“Young plants need rain, businesses need investment.
Our old industries are like dry crops and privatisation brings the rain.
When the harvest comes, there is plenty for everyone …
Investors are on the team, risking everything they own
And betting that we can succeed.”

These lyrics are taken from a 2001 pop song called Ubinafsishaji (meaning ‘privatisation’ in Kiswahili) which was produced by privatisation consultants Adam Smith International (ASI) and paid for with thousands of pounds of UK overseas aid money. Its aim was to persuade a sceptical

Tanzanian population about the benefits of the donor-driven privatisation programme. As ASI explain on their website, this song describes “how the world is getting smaller, how we are all more dependent on one another, and how privatisation completes a three-way partnership of government regulation, private sector expertise and investment, and consumers reaping the benefits”.

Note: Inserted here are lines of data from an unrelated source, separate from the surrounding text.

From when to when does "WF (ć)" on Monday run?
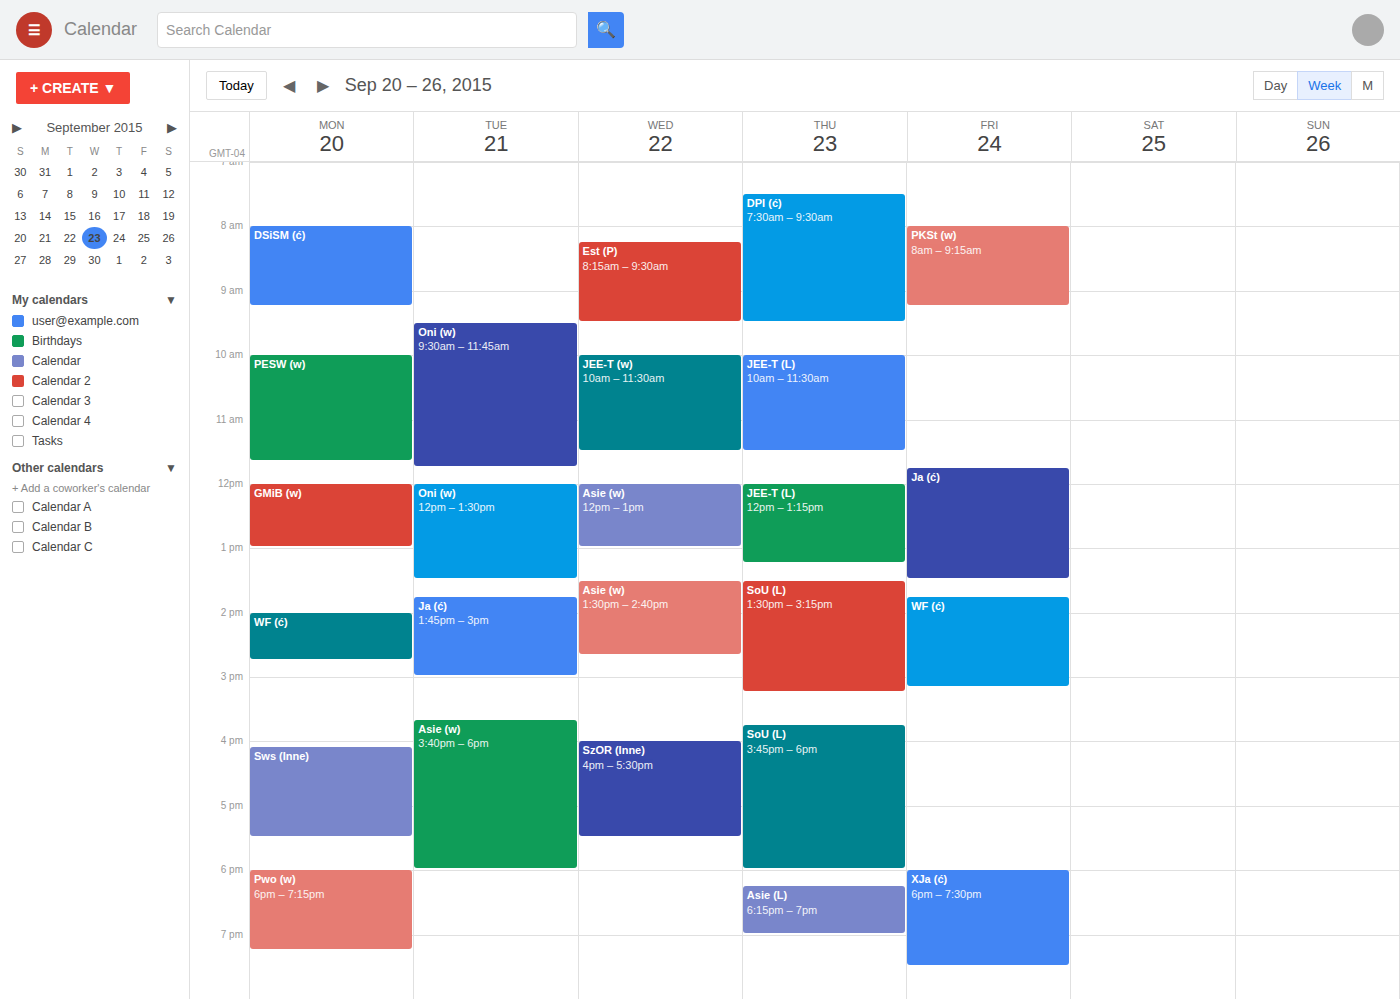
2:00 PM to 2:45 PMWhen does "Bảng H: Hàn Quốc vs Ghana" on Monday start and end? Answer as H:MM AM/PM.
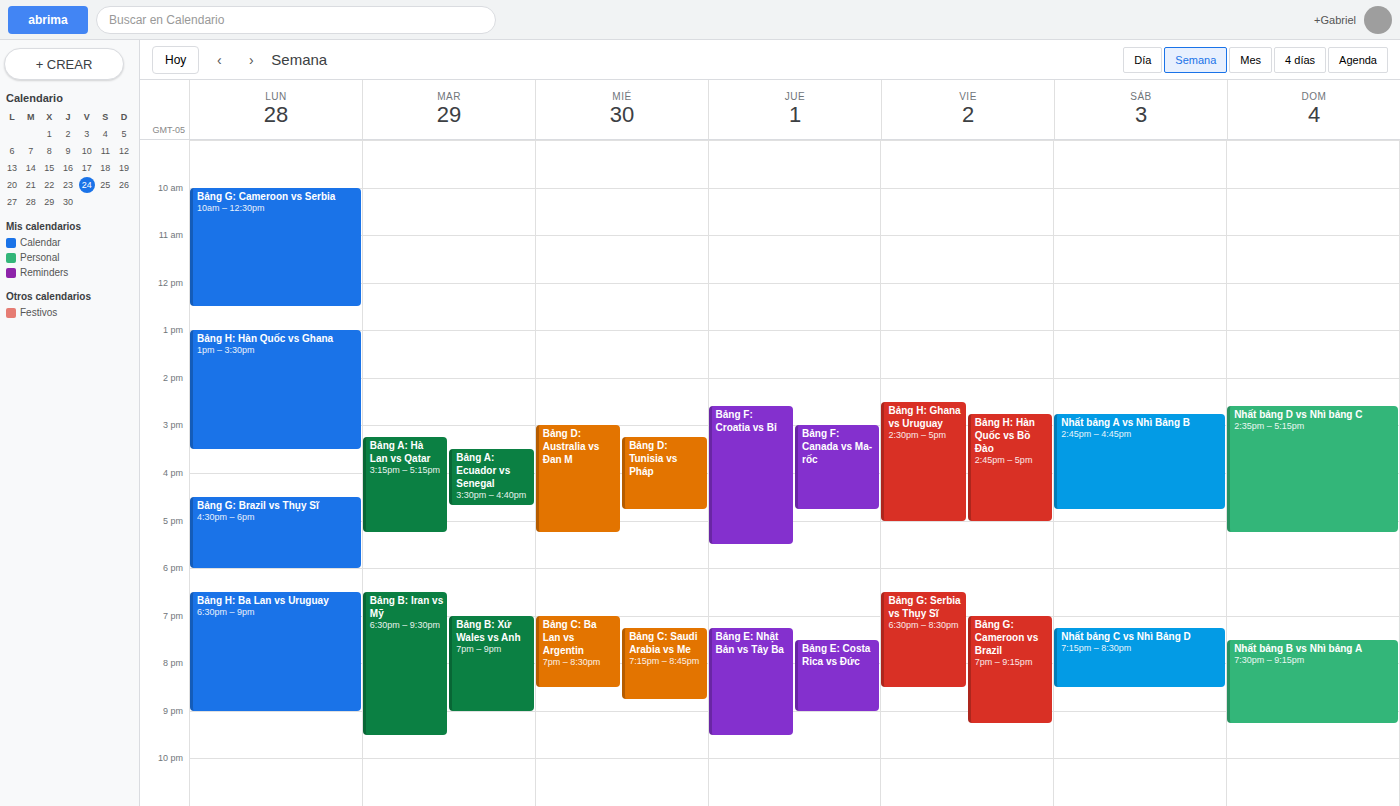
1:00 PM to 3:30 PMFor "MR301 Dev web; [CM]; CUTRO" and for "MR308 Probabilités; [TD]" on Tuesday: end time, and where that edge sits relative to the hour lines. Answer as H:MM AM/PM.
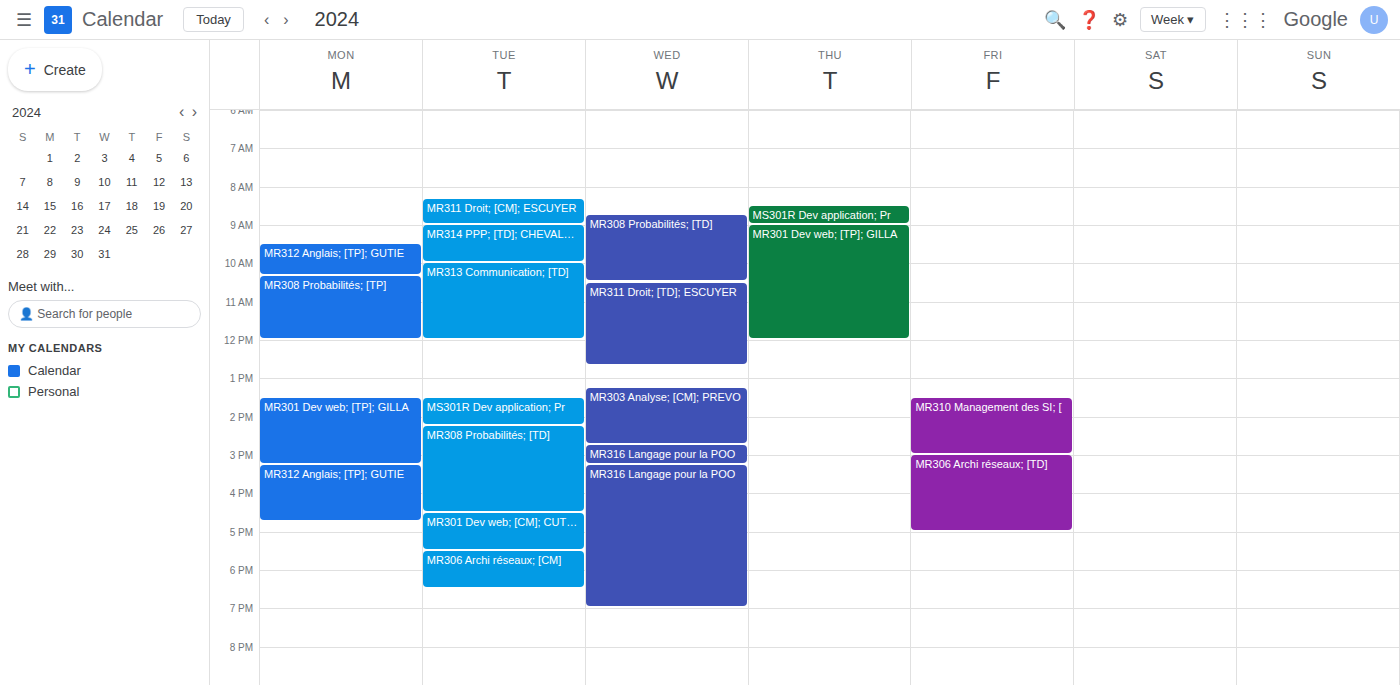
"MR301 Dev web; [CM]; CUTRO": 5:30 PM, halfway between the 5 PM and 6 PM lines. "MR308 Probabilités; [TD]": 4:30 PM, halfway between the 4 PM and 5 PM lines."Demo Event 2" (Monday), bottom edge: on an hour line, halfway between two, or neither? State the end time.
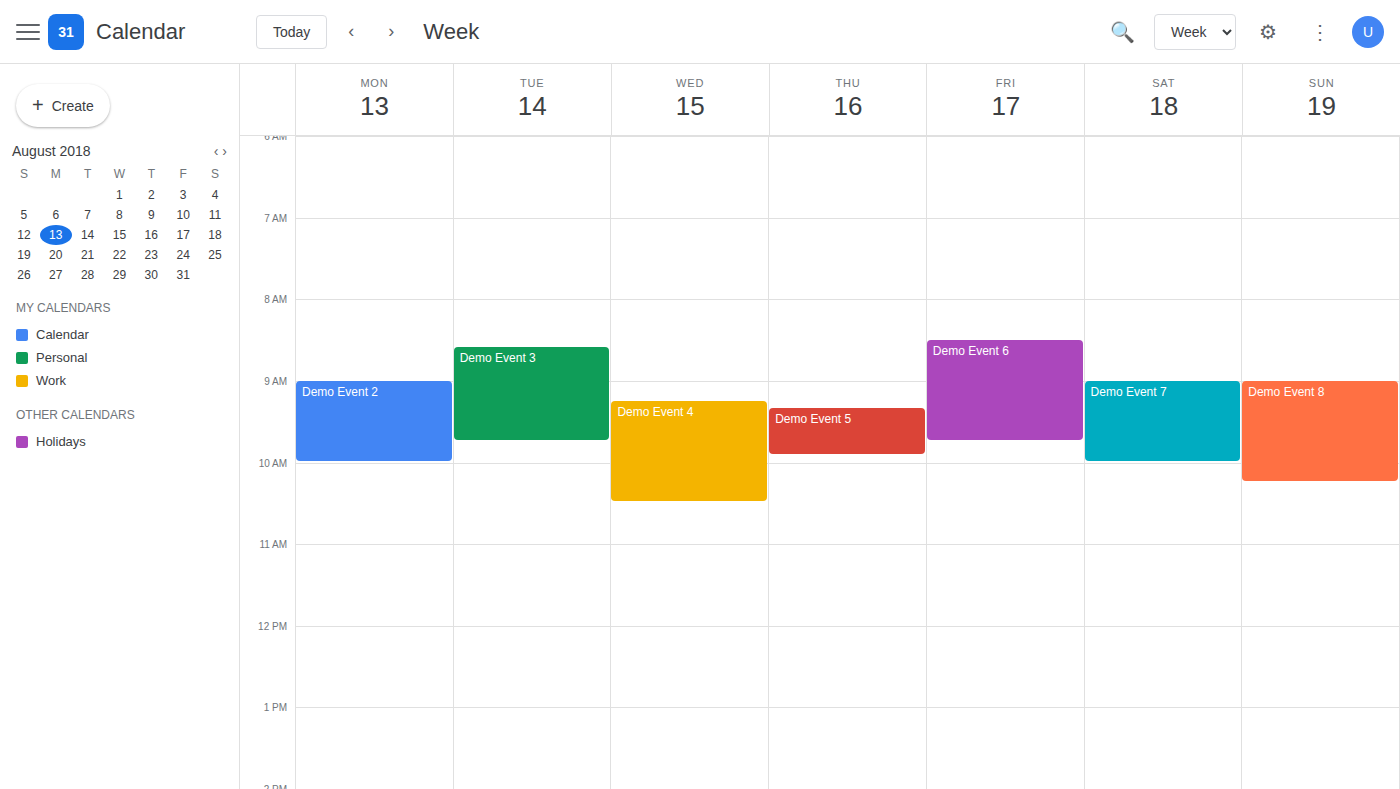
10:00 AM -- exactly on the 10 AM line.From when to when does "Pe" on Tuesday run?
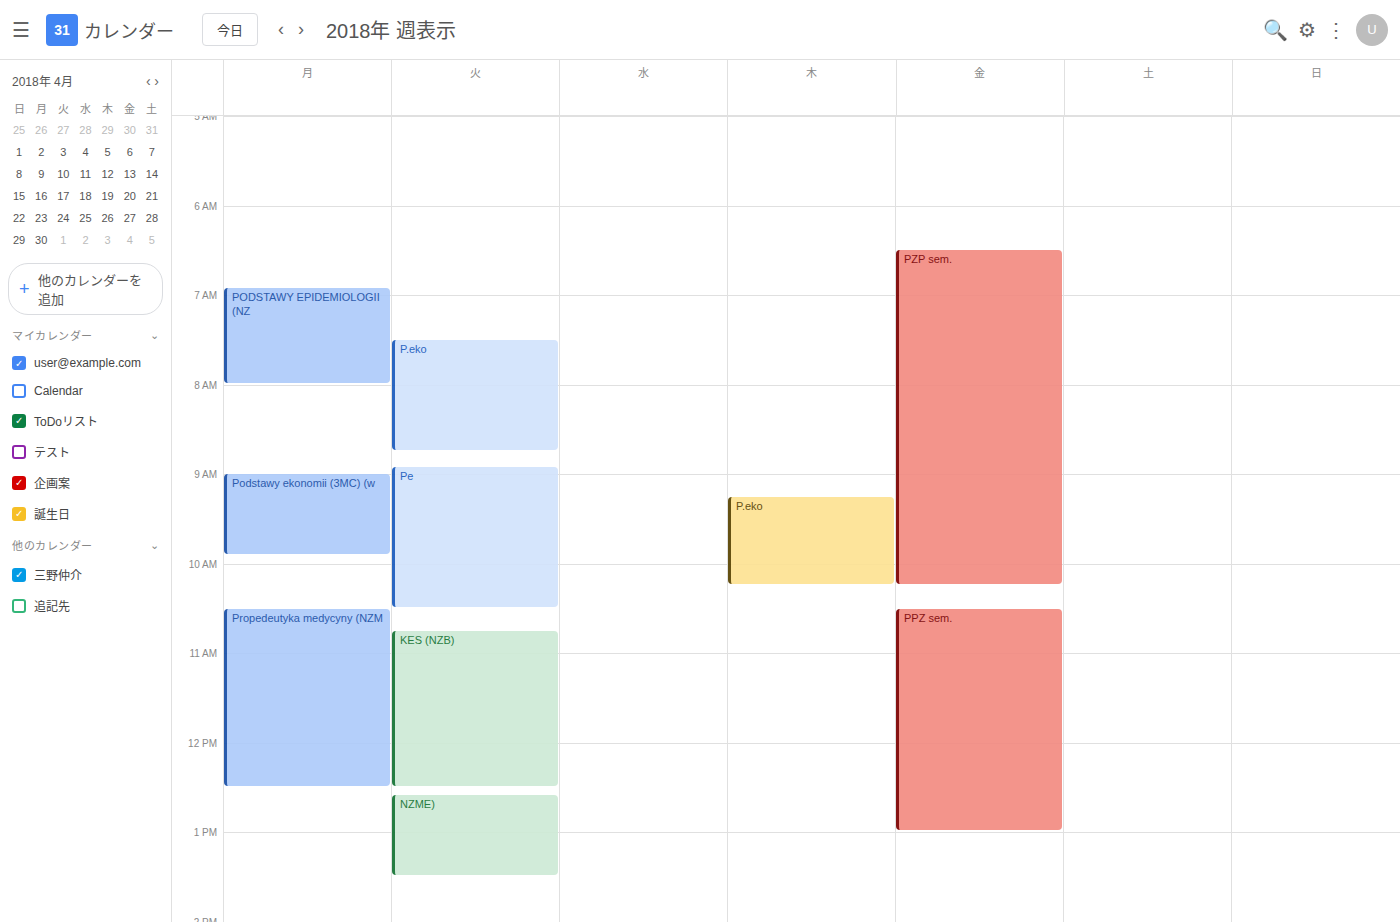
8:55 AM to 10:30 AM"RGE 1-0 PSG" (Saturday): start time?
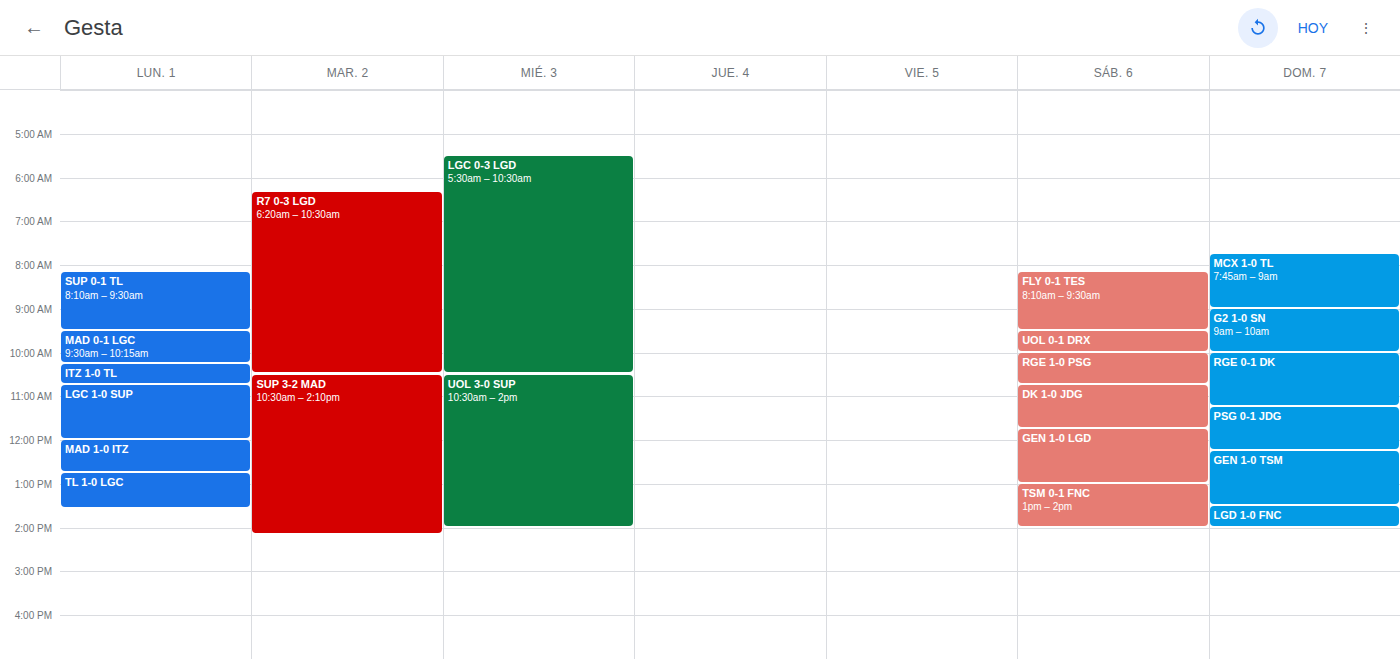
10:00 AMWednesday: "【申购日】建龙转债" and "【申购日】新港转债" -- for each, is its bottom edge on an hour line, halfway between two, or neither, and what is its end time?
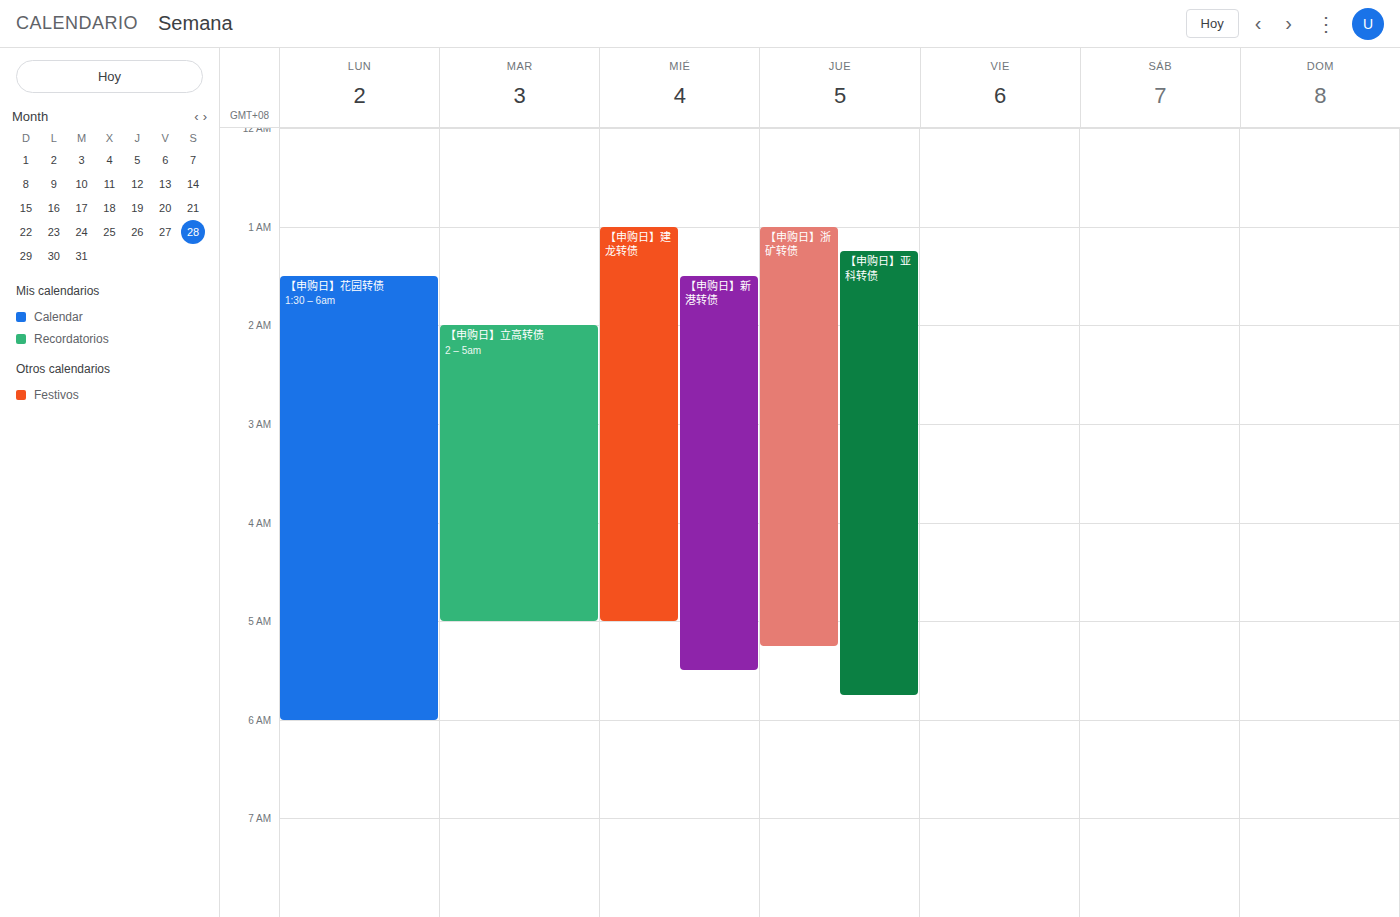
"【申购日】建龙转债": 5:00 AM, exactly on the 5 AM line. "【申购日】新港转债": 5:30 AM, halfway between the 5 AM and 6 AM lines.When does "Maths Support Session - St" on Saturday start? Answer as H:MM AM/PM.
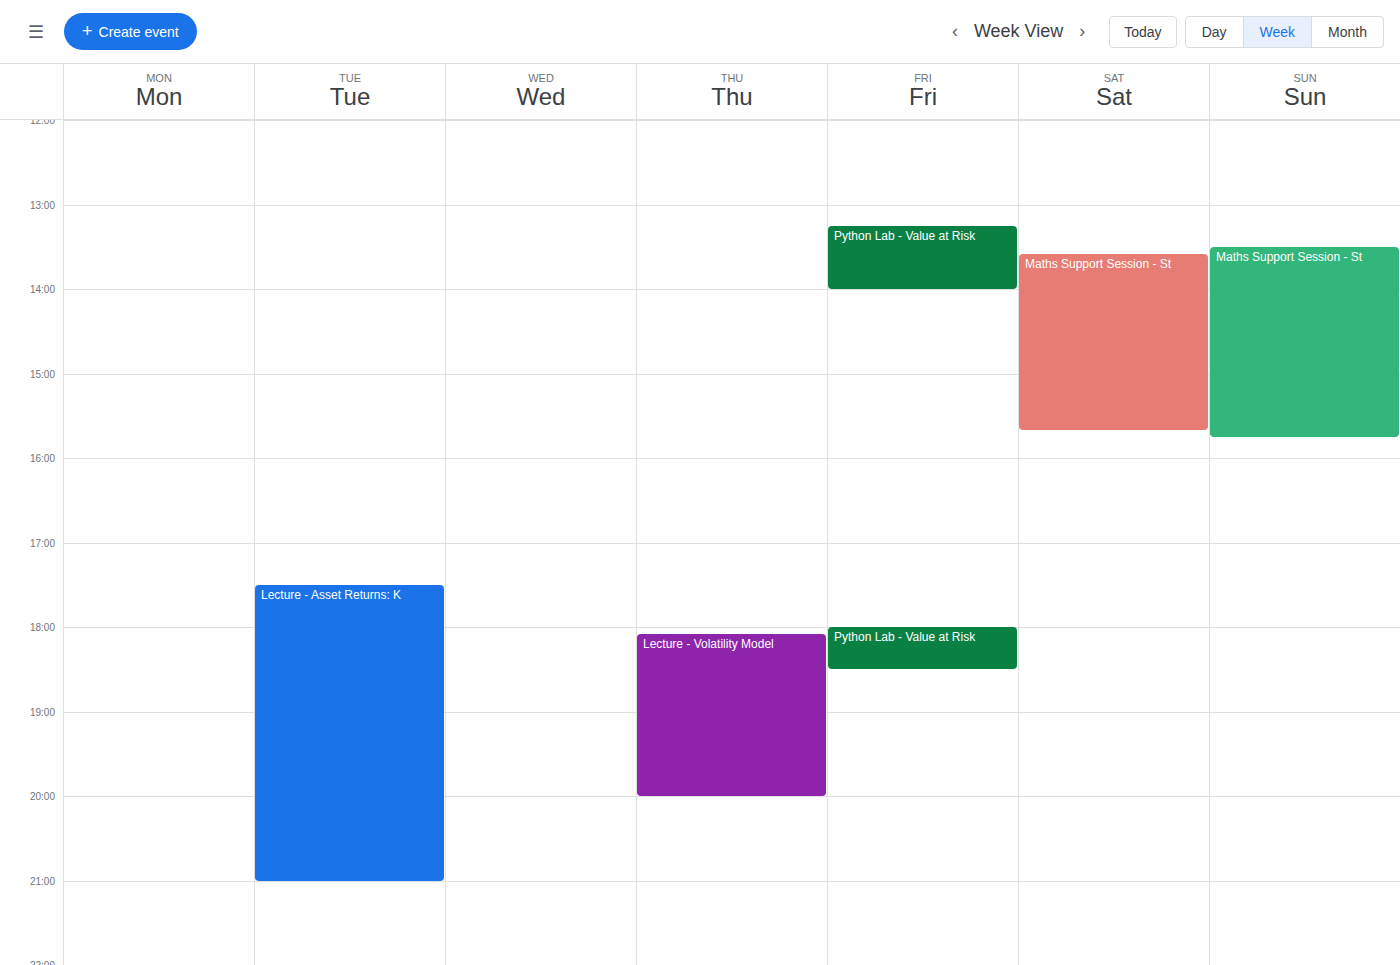
1:35 PM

Providing investment; making available the funds needed to connect over a billion people to water and sanitation; doing what governments were either unwilling or unable to do. This was the promise of the private sector on which the last 15 years of donor policy has been based. And the seeming logic of the proposition, backed by the easy rhetoric of ‘competition and efficiency’ has proven attractive to donor parliaments, the media and the public. Likewise, for the poor, any promise of a connection in or near your home has to sound good when you are trekking miles for water or buying from expensive street vendors even if you instinctively baulk at the prospect of handing control of public services to foreign companies.